He was making tea when he died. Nan was still in bed and while the kettle boiled he would have squeezed her a glass of grapefruit juice. He did this every morning. The slate tiles would have been cold where he was standing and I doubt he was wearing a shirt. I wasn’t there but the slate tiles are always cold and first thing in the morning he rarely wears a shirt.
I miss my mother’s call, but listen to her message straight away. She talks in grief’s circles. It is difficult on the phone to tell the difference between laughter and tears.
“It’s Mum,” she says. “Um, Grandpa died this morning. In the kitchen. We’re all here in the house, in the spare room. It was very, very peaceful. It was exactly what he wanted. It was a massive heart attack. We’re all here. We’ve had the ambulance for an hour. We’re waiting for the police and the doctor. It was exactly what he wanted. It was very, very peaceful.”
I speak to my sister in tears. Dad is coming to get her, and drive her across. I’m in another city and all day I hear my grandparents’ house at the other end of phone calls: aunts and cousins talking, indistinct, on the far end of conversations. At my desk on Tuesday, I cry four times. On Wednesday, I cry twice.
When I close my eyes I can see the house. I can see Nan’s wisteria, kept down by possums. The snowbells at the front gate. Grandpa’s study, and its smell of maps. The bedroom where Nan sits and waits for storms to blow in across the harbour, guessing to the minute when they will hit. Where she used to sit holding us and telling us to be quiet until we saw the first bat fly over or else they wouldn’t come. “You don’t have to whisper,” Nan says to someone on the other end of the line. “He’s dead.”
There is a picture on top of the piano of Nan and Grandpa the day they were married. I can’t see it now, so I have to imagine. They are both young and smiling with their teeth. The picture is black and white but colour leaks from it. Nan’s veil is flying out against the sun. As a child, it was the most glamorous picture I had seen. They met at university – I always knew that. Scholarship kids from either end of the coast. Grandpa was from Grafton, Nan from Tathra.
I remember looking at Grandpa in newspaper clippings from before I was born, from when he was the privacy commissioner. He looked the same then as he did when I was a child, as he did this week. He had a beard and a smile and always wore shorts.
I knew that he was a lawyer, that he had co-ordinated the gathering of war crimes evidence for the International Commission of Jurists, that he sat on boards and consulted, that he obsessed over probate and the rights of widows.

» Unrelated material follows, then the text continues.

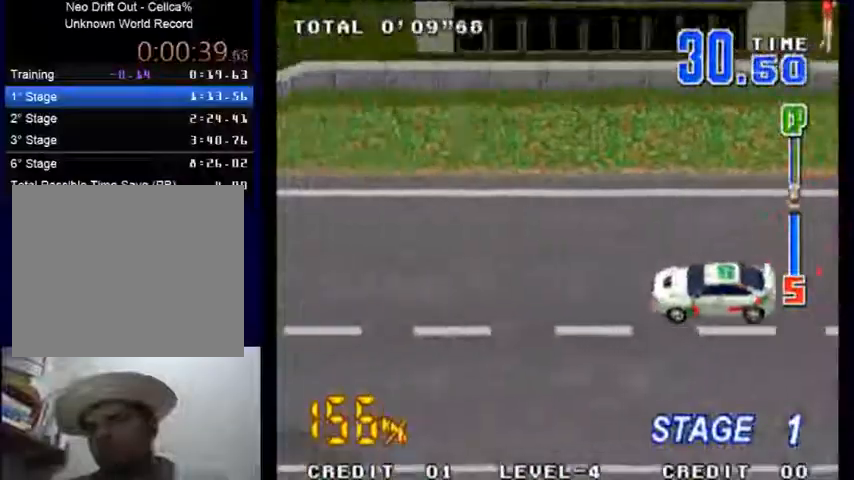
{"buttons": ["SQUARE"], "left_stick": "center", "events": []}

But by the time I was born he had given up the law and started walking: 3200 kilometres from Brittany to Venice; 2300 kilometres across Britain, from Land’s End to John o’Groats; always with Nan. He mapped routes around the harbour, marking them with small reflective signs. He trained with bricks in his pack. He climbed the Matterhorn and spoke with small-town enthusiasm any of the languages he encountered on it. He asked if I would climb Mont Blanc with him, and I made excuses but secretly was embarrassed by the fact he was fitter than me. He was born on Australia Day and Nan joked he was as old as the country. In reality, he was 81.
Grandpa would only ever ask me questions. He pretended my answers made him reconsider things. His house said what he had accomplished, but he never did. He trimmed the end of toothpaste tubes to be certain he hadn’t wasted any.

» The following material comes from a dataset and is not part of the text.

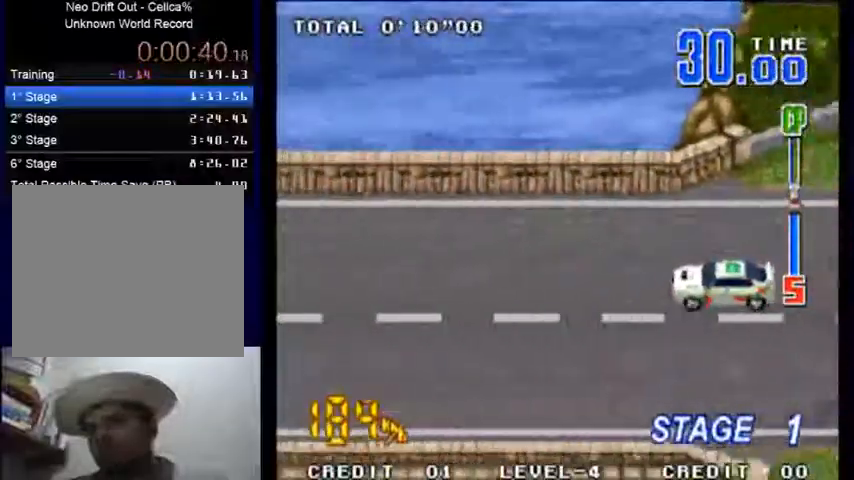
{"buttons": ["SQUARE"], "left_stick": "center", "events": []}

My sister was married on Saturday. He saw his family for the last time: his grandchildren, his sons and daughters. The last thing I said to him was, “Can I help you out to the car?” The last thing he said to me was, “Don’t be silly.”
I speak to Nan on the phone. The police have just left. Grandpa is laid out in the spare room. I don’t see the body. I am told he wore a scarf.
Nan is brisk and sensible, as she always is. “It’s alright, darling,” she says. “I am a strong woman.”
She tells me there will be a little hole in her heart. She doesn’t cry. I do. I cry hot, dumb tears and wish I could stop. “He always said he wanted to go first,” Nan says. “I guess he pulled one over me.”
When we were children, Nan always said she had a song for everything. She hums when she is not thinking, too many songs to hold inside. She doesn’t sing now.
She goes to say something, but her voice catches. I start to cry again. “I’m just sad…” She pauses. “…that we didn’t get to celebrate our 60th wedding anniversary.”
It would have been next month. Sixty years since they smiled the smiles on top of their piano, that they have smiled ever since.
“The last thing he did,” Nan says, “was squeeze my bum before he got out of bed.”